> Exercise aim: From the entries, copy each line that includes "https".

> Entries taken from a collection:
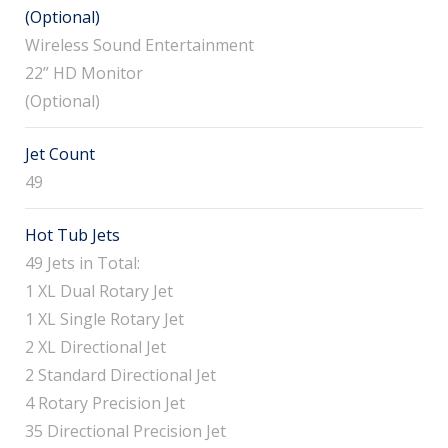
(Optional)
Wireless Sound Entertainment
22” HD Monitor
(Optional)
Jet Count
49
Hot Tub Jets
49 Jets in Total:
1 XL Dual Rotary Jet
1 XL Single Rotary Jet
2 XL Directional Jet
2 Standard Directional Jet
4 Rotary Precision Jet
35 Directional Precision Jet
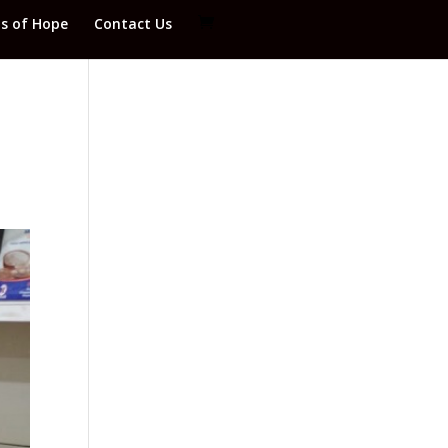
ds of Hope
Contact Us
o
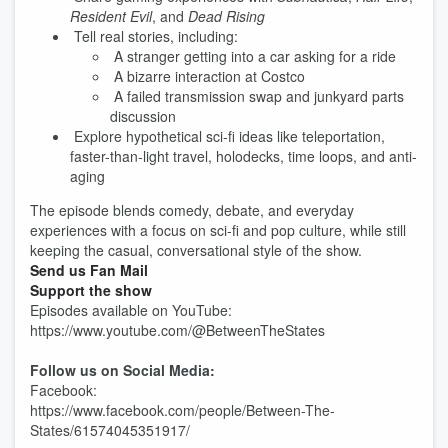
Resident Evil
, and
Dead Rising
Tell real stories, including:
A stranger getting into a car asking for a ride
A bizarre interaction at Costco
A failed transmission swap and junkyard parts
discussion
Explore hypothetical sci-fi ideas like teleportation,
faster-than-light travel, holodecks, time loops, and anti-
aging
The episode blends comedy, debate, and everyday
experiences with a focus on sci-fi and pop culture, while still
keeping the casual, conversational style of the show.
Send us Fan Mail
Support the show
Episodes available on YouTube:
https://www.youtube.com/@BetweenTheStates
Follow us on Social Media:
Facebook:
https://www.facebook.com/people/Between-The-
States/61574045351917/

> Solved problem:
https://www.youtube.com/@BetweenTheStates
https://www.facebook.com/people/Between-The-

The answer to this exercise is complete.